20 abril 2011

Demasiado tarde.

Hacía tres meses y medio que esperaba la lluvia. Mientras más ansioso aguardaba, parecía que más se empeñaba en teñirse todo de marrón. Las nubes pasaban incólumes, frescas, como cometas a la deriva, sin la menor intención de convertirse en chaparrón. Al principio regaba como podía, cargando agua desde el pozo, hasta que temí que éste, igual que el cielo, terminara por secarse.
Lo primero en perderse fueron los melones. Cuando supe que no habría agua suficiente, los arranqué de raíz. Así aprovecharía mejor la poca que lograra conseguir. Por las noches me pasaba horas mirando a las estrellas, pidiéndoles que me enviaran alguna señal. Pensé que si veía una estrella fugaz, me indicaría la dirección en que podría encontrar agua. Pero nada en el cielo se movía. Y en la tierra, hasta los sapos dejaron de cantar.

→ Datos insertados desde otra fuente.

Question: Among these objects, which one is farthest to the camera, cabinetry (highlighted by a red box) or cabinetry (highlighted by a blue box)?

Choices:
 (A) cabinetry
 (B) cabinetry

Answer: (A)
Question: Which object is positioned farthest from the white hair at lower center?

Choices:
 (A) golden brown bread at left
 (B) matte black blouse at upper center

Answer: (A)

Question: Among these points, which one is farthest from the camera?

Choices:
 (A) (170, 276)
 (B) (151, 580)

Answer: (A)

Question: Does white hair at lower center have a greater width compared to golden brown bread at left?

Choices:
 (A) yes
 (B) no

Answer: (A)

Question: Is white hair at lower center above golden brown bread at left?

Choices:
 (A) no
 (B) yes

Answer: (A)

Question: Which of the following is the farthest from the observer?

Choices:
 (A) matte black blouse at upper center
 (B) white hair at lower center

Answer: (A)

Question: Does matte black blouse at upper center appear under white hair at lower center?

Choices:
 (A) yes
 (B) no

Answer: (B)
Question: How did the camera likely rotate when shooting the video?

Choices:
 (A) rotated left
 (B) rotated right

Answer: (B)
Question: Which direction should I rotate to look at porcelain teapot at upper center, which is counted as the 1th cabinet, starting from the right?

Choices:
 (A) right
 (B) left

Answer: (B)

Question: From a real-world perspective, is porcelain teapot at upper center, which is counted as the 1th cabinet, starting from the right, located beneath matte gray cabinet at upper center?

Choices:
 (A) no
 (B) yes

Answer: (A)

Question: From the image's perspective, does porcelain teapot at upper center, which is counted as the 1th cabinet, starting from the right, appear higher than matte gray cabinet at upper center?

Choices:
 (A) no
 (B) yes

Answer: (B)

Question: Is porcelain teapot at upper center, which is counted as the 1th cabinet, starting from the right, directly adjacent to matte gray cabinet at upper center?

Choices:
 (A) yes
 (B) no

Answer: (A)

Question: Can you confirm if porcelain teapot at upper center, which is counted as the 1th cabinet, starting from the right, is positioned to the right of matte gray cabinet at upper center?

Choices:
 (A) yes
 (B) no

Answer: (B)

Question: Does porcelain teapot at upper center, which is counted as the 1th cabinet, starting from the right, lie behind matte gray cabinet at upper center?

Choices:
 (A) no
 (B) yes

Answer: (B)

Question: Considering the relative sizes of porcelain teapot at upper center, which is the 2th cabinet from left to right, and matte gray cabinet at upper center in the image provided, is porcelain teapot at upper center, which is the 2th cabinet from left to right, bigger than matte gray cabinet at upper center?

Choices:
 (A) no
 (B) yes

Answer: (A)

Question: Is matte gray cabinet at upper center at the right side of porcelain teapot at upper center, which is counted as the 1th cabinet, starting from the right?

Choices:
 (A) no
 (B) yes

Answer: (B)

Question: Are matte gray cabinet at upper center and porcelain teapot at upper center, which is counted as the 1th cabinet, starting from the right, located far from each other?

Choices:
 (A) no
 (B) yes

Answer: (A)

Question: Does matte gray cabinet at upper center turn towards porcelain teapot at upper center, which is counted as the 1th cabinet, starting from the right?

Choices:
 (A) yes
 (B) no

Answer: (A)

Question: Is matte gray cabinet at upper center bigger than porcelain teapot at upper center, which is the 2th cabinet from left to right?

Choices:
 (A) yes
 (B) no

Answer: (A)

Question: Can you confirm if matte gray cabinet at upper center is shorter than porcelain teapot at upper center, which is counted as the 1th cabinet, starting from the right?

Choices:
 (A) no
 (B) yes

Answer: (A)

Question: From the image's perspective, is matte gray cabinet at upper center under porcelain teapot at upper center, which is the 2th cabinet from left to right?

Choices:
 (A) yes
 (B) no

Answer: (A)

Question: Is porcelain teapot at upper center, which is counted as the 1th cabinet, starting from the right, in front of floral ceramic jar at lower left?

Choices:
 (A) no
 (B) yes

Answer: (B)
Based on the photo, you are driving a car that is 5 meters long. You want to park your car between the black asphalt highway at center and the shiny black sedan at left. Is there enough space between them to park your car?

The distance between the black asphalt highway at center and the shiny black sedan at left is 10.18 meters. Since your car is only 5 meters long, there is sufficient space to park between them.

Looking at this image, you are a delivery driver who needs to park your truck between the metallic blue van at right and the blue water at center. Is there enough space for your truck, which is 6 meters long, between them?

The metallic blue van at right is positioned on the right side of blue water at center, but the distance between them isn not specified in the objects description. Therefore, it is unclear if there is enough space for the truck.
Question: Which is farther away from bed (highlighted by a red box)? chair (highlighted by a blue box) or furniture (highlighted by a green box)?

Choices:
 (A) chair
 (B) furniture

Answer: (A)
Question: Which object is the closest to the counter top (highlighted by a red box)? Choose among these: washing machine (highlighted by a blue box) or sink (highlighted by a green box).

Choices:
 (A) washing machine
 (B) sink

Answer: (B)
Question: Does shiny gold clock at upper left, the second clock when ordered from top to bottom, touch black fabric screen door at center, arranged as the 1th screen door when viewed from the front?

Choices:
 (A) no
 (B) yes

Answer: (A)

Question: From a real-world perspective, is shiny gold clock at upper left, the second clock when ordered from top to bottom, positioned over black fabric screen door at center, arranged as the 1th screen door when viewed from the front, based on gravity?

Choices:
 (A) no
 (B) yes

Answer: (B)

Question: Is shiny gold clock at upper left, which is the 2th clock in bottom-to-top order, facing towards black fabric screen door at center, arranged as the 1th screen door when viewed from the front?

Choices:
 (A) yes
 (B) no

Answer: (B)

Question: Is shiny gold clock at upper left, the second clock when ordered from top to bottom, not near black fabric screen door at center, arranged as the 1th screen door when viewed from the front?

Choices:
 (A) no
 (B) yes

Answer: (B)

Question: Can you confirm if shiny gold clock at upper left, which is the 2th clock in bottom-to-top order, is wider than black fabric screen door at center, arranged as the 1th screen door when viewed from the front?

Una noche encendí un cigarro mientras miraba al cielo. No solía fumar, pero la ansiedad me hacía actuar de forma extraña. Caminé entre los pimientos, palpando los frutos raquíticos y las hojas que se deshacían al apenas rozarlas. Seguí caminando hasta el final de la huerta, atravesé la alambrada y caminé aún más, acercándome a la luna que emergía redonda y ámbar. No sé cuánto anduve antes de darme cuenta que aún llevaba el cigarro en la mano, apagado. Al mirarlo con la luz de la cerilla que acababa de encender, observé que la brasa del tabaco había caído entera. Entonces sentí un vacío en el estómago, una corazonada incierta, y apresuré la marcha dando media vuelta. Fue al llegar a lo alto de la colina cuando tuve la evidencia, aquella luz anaranjada que se extendía por todo el maizal, como un reptil tras su presa, y luego trepaba por el viejo roble iluminando hasta las colinas del sur. Corrí hasta la cabaña, cruzando la huerta en llamas, sabiendo que ni toda el agua que pudiera dar el pozo sería suficiente para apaciguar el incendio. Me concentré en eliminar el pastizal que rodeaba la cabaña, consciente de que era lo único que merecía la pena salvar. Pasé toda la noche luchando contra el dragón que yo mismo había engendrado. Machete en mano, cortando todo lo que aún pudiera ser vulnerable. Cuando amaneció, el fuego comenzaba a extinguirse. La luz del sol reveló un escenario teñido de negro, humeante aún, donde, como peces, de vez en cuando brillaban pequeños focos incansables, raíces tal vez que no acababan de consumirse. Todos mis esfuerzos de meses por salvar la cosecha, después de una sola noche no valían para nada. Todo era ramas secas convertidas en ceniza. Me senté en el porche, rendido, y quedé inconsciente de puro cansancio. Me despertó el primer trueno, al que siguió un destello y otro trueno. Entonces vi que el cielo se había vuelto una densa manta gris, que rápidamente empezó a deshacerse para dar vida al más intenso aguacero que he visto caer sobre estas tierras.